The station has an interesting history. Rudy was the child of immigrants — his father from Germany, his mother from Austria; they met and married in the States — who settled in the mid valley. Rudy went to grade school in Odell, but wasn’t able to continue his education, something he badly wanted.
“He was told he had to go to work by his parents,” Patricia said.
But he was “a very bright man,” and noticed orchards and logging ventures were becoming more established.
“When he saw that, he said, ‘We need a service station to serve agriculture in the middle valley,’” she said.
Rudy knew exactly where he wanted to put his station: In Odell, where he had grown up. He found a piece of property, complete with house, and talked to the owner about purchasing it.
Then World War II broke out, and Rudy and all four of his brothers enlisted in the military. But he never wavered from his goal of opening the station.
“They agreed on a price, and (that) when he came back from the war, he’d be able to buy it,” Patricia said.
For four years, Rudy was a chief engineer on a minesweeper located in the South Pacific, and every time he got paid, “he kept the money strapped to his body, and he didn’t spend his money because he had the goal and focus of buying that land in Odell,” she said.
When he came home, he built the station with Harold, from the ground up and by hand. His longtime goal finally came to fruition in June of 1946, when the station opened its doors for the first time.
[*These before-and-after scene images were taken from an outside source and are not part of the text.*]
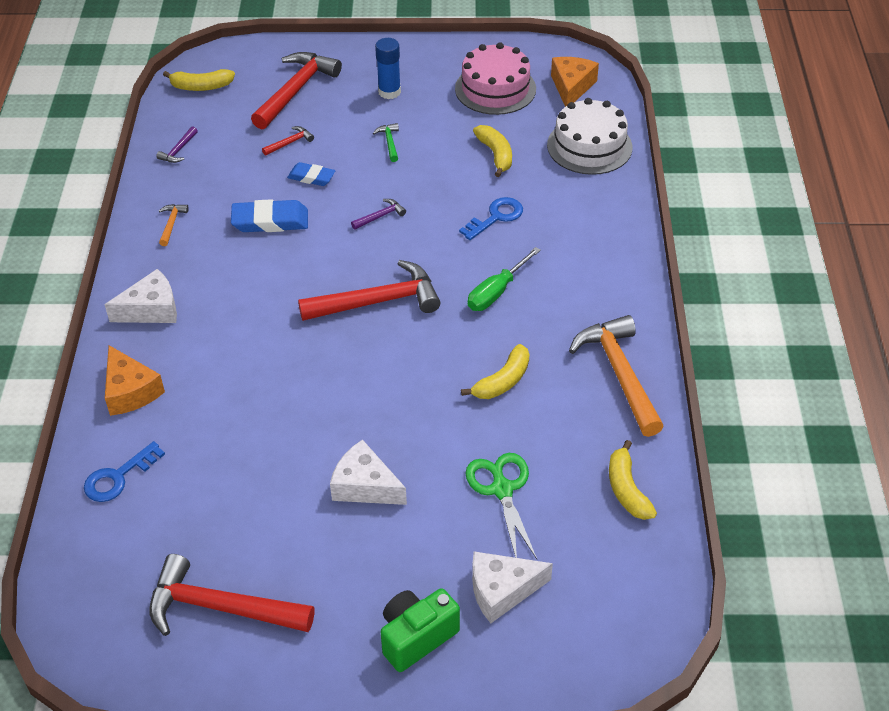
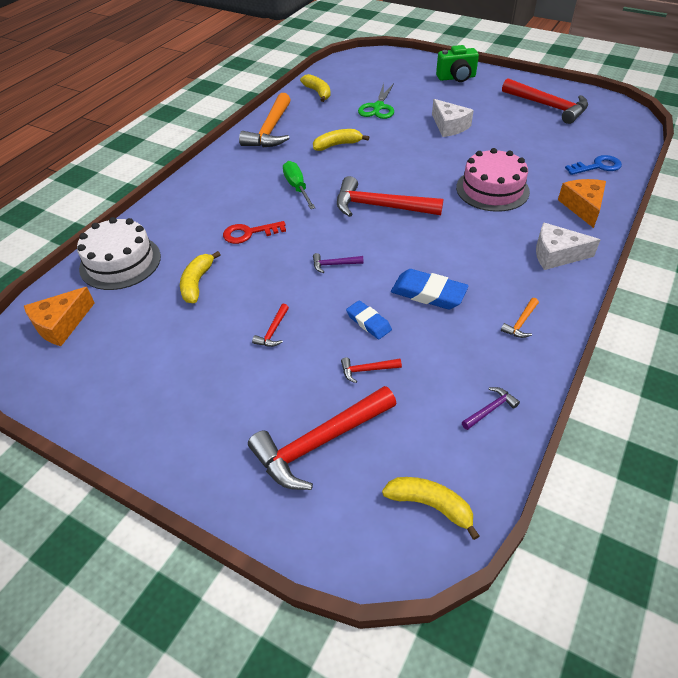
camera: 150 degrees left, 0 degrees up
(389, 92) = (224, 394): blue glue stick -> none
(389, 142) = (273, 331): green hammer -> red hammer
(495, 89) = (124, 352): pink cake -> pink cake (492, 189)
(496, 217) = (249, 233): blue key -> red key
(496, 292) = (297, 187): green screwdriver -> green screwdriver turned 90 degrees counterclockwise
(502, 590) = (407, 80): white cheese -> none
(627, 489) = (318, 92): yellow banana -> yellow banana turned 45 degrees counterclockwise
He and wife Margaret lived in the little house next door, eventually moving their growing family to a bigger house near Mid Valley Elementary.
“He had gas, tires, batteries — it was a full service station, just like today,” Patricia said. “We still wash your window and check your oil and give the same service you’d get in 1946.”
Gehrig’s also uses the same gas supplier — although in 1946, Chevron was called Standard Oil.
Rudy and Harold worked the station for 35 years before selling the business to Butch and Patricia — but Butch was already involved in the station’s operation, having begun working there as a teenager.
Another thing that hasn’t changed: Gehrig’s Chevron has always been a multi-generational meeting place. Walk in at any moment and you’ll see people in the station’s waiting room, just hanging out and talking. It’s not uncommon to see three generations of the same family in one day.
“The retired grandfathers and great-grandfathers sit on that bench in the morning, their children are in and out during the day — they’re running the orchards and they’re working — and their kids come in to get the tires on their bicycles aired up and fixed,” Patricia laughed. “I’ve seen this numerous times. ‘Grandpa was in this morning and your dad just left.’”
Part of the success of the station is that customers are treated like family — “but on the backside of that, we have been blessed by amazing friendships that have been created from that service station,” she said. “I’ve always told Butch … that we are blessed by amazing people who treat us like family, too.”
She’s also proud of the employees the station has seen through the years.
“Many a teenage boy has come to work here, and have their first job here,” she said. “We’re very proud of the people, the adults they’ve grown into, the careers they’ve gone on to have.”
The station’s Facebook page is a photographic testament to its history and to the family who started it. But someone is missing from the photos — Margaret. Why is that?
“They had nine children — you’re never going to see a picture of Margaret at the service station,” Patricia said.
Fair enough.
As for the station’s future, the plan is to keep looking to the past.
“We’re going to keep it running like always,” Butch said.